Julia Lemmertz e Alexandre Borges fazem boa figura em cena. Mas o texto, praticamente declamado pela dupla de amantes, soa datado. O espectador não é preparado para o que o espera: um amor carnal e selvagem, um repique demolidor de tudo que segue ao furor sexual. As esperadas cenas fortes de sexo (quase explícito) não são de causar estranhamento no panorama desta seleção muito dirigida para a comunidade homossexual. Elas mais causam constrangimento. Se assim quis o novato Abranches, ponto para ele.
Senão, esperamos angustiados, na curta duração deste longa (72 minutos), por um realismo mais mágico que o prometido. Prometido nem tanto pelo que o filme desenrola, e sim pela mítica que envolve a efêmera obra de Nassar.
"Cólera" resulta mais num exercício de disciplina, uma respeitosa reverência a um escritor. Como cinema, à parte o notável esforço de fotografia e luz de Pedro Farkas, o furor incontido de dois personagens que se amam e se maltratam, peca mais por seus excessos verborrágicos do que carnais.

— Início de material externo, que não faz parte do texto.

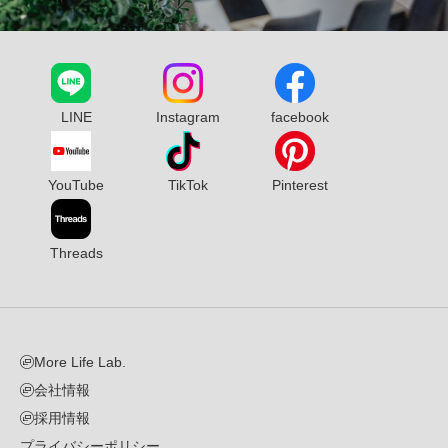
LINE
Instagram
facebook
YouTube
TikTok
Pinterest
Threads
More Life Lab.
会社情報
採用情報
プライバシーポリシー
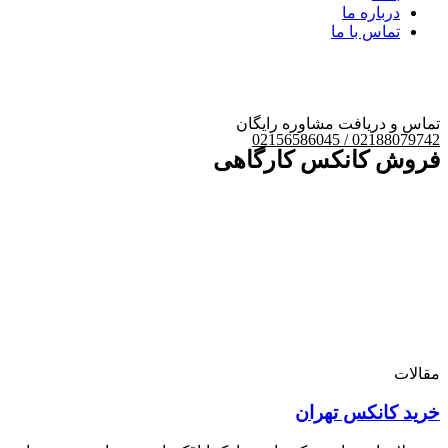
درباره ما
تماس با ما
تماس و دریافت مشاوره رایگان
02188079742 / 02156586045
فروش کانکس کارگاهی
مقالات
خرید کانکس تهران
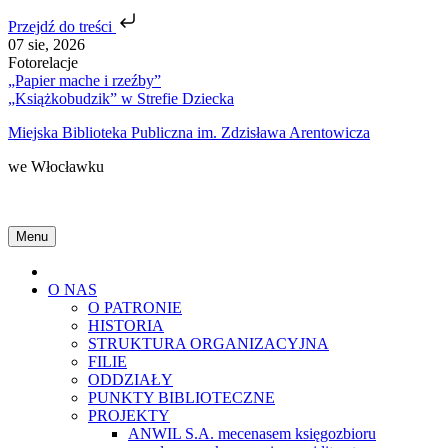
Przejdź do treści
Skip
07 sie, 2026
to
Fotorelacje
content
„Papier mache i rzeźby”
„Książkobudzik” w Strefie Dziecka
Miejska Biblioteka Publiczna im. Zdzisława Arentowicza
we Włocławku
Menu
Home
O NAS
O PATRONIE
HISTORIA
STRUKTURA ORGANIZACYJNA
FILIE
ODDZIAŁY
PUNKTY BIBLIOTECZNE
PROJEKTY
ANWIL S.A. mecenasem księgozbioru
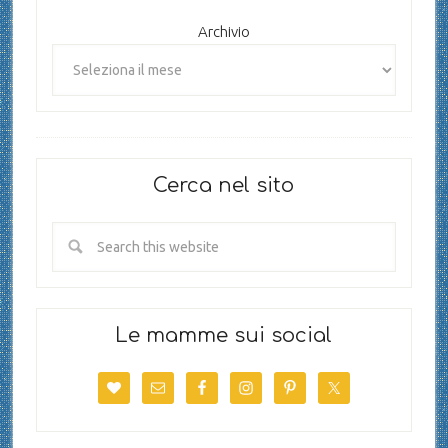
Archivio
Cerca nel sito
Le mamme sui social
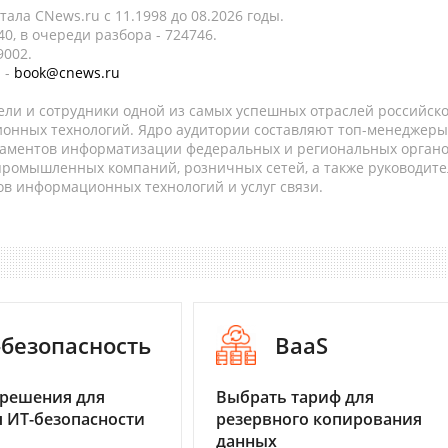
ала CNews.ru c 11.1998 до 08.2026 годы.
0, в очереди разбора - 724746.
9002.
 -
book@cnews.ru
ели и сотрудники одной из самых успешных отраслей российск
онных технологий. Ядро аудитории составляют топ-менеджеры
таментов информатизации федеральных и региональных орган
 промышленных компаний, розничных сетей, а также руководите
в информационных технологий и услуг связи.
-безопасность
BaaS
 решения для
Выбрать тариф для
 ИТ-безопасности
резервного копирования
данных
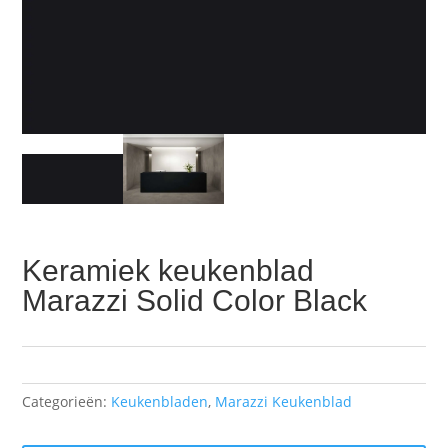
Keramiek keukenblad
Marazzi Solid Color Black
Categorieën:
Keukenbladen
,
Marazzi Keukenblad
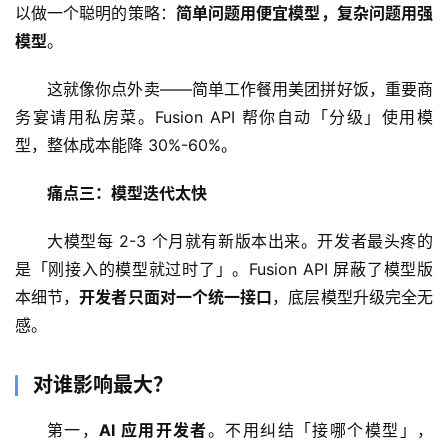
以做一个聪明的策略：
简单问题用便宜模型，复杂问题用强
模型
。
这就像你点外卖——简单工作餐用美团拼好饭，重要商
务宴请用私房菜。Fusion API 帮你自动「分级」使用模
型，整体成本能降 30%-60%。
痛点三：模型迭代太快
A
大模型每 2-3 个月就有新版本出来。开发者最头疼的
I
是「刚接入的模型就过时了」。Fusion API 屏蔽了模型版
日
本细节，
开发者只面对一个统一接口
，底层模型升级完全无
报
感。
对谁影响最大？
开
源
第一，
AI 应用开发者
。不用纠结「接哪个模型」，
项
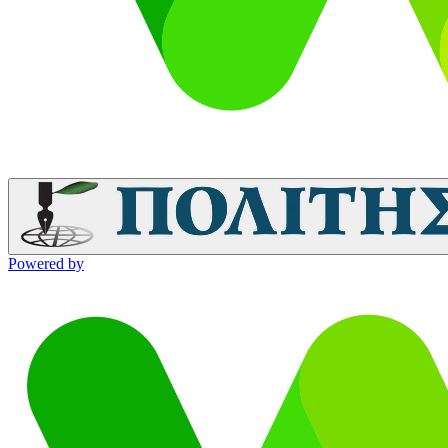
Powered by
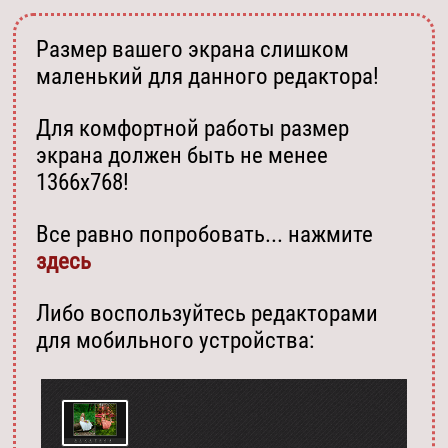
Размер вашего экрана слишком
маленький для данного редактора!
Для комфортной работы размер
экрана должен быть не менее
1366х768!
Все равно попробовать... нажмите
здесь
Либо воспользуйтесь редакторами
для мобильного устройства:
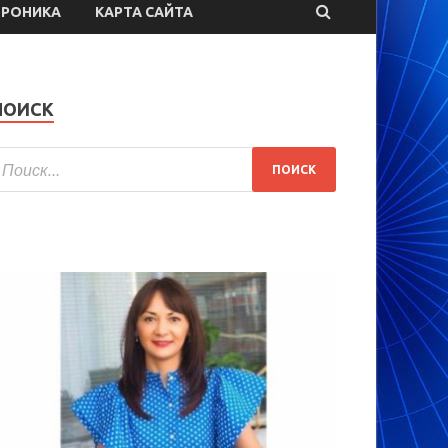
ТРОНИКА
КАРТА САЙТА
ПОИСК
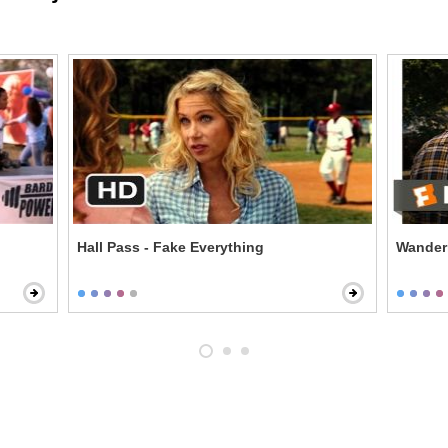
Hall Pass - Fake Everything
Wanderl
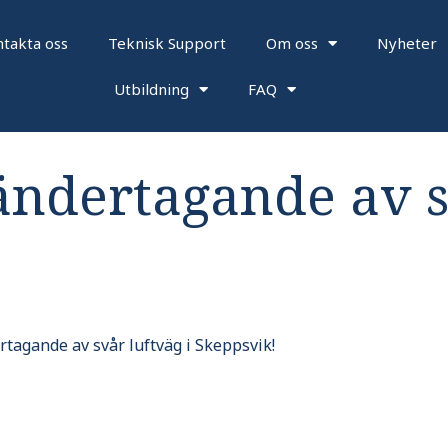
takta oss
Teknisk Support
Om oss
Nyheter
Utbildning
FAQ
ändertagande av s
tagande av svår luftväg i Skeppsvik!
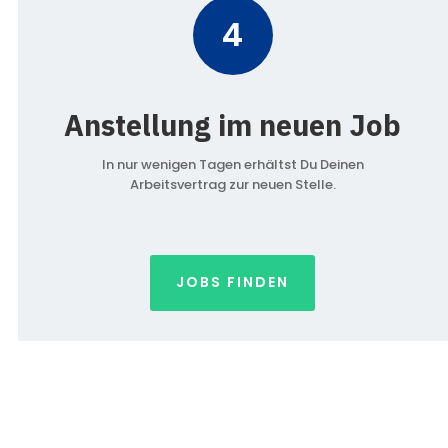
4
Anstellung im neuen Job
In nur wenigen Tagen erhältst Du Deinen
Arbeitsvertrag zur neuen Stelle.
JOBS FINDEN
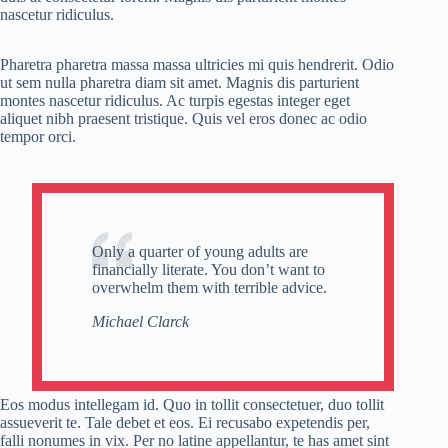
nascetur ridiculus.
Pharetra pharetra massa massa ultricies mi quis hendrerit. Odio
ut sem nulla pharetra diam sit amet. Magnis dis parturient
montes nascetur ridiculus. Ac turpis egestas integer eget
aliquet nibh praesent tristique. Quis vel eros donec ac odio
tempor orci.
Only a quarter of young adults are
financially literate. You don’t want to
overwhelm them with terrible advice.
Michael Clarck
Eos modus intellegam id. Quo in tollit consectetuer, duo tollit
assueverit te. Tale debet et eos. Ei recusabo expetendis per,
falli nonumes in vix. Per no latine appellantur, te has amet sint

O conflito parece mais uma trapaça, um jogo que envolve o leitor/espectador como quem quer saídas de emergência para espaços abertos e arejados. Se também assim queria o desenrolar da sua adaptação, mais louvores para o disciplinado Abranches. Mas não é o que se passa. O sexo pode ser a síntese de todos os conflitos e provações. Talvez recursos para um filme mais longo completassem o que parece faltar na apresentação do casal que se ama e se odeia. Para não banalizar a essência do seu jogo, nada melhor do que um verniz literário. É como o filme parece querer se resolver.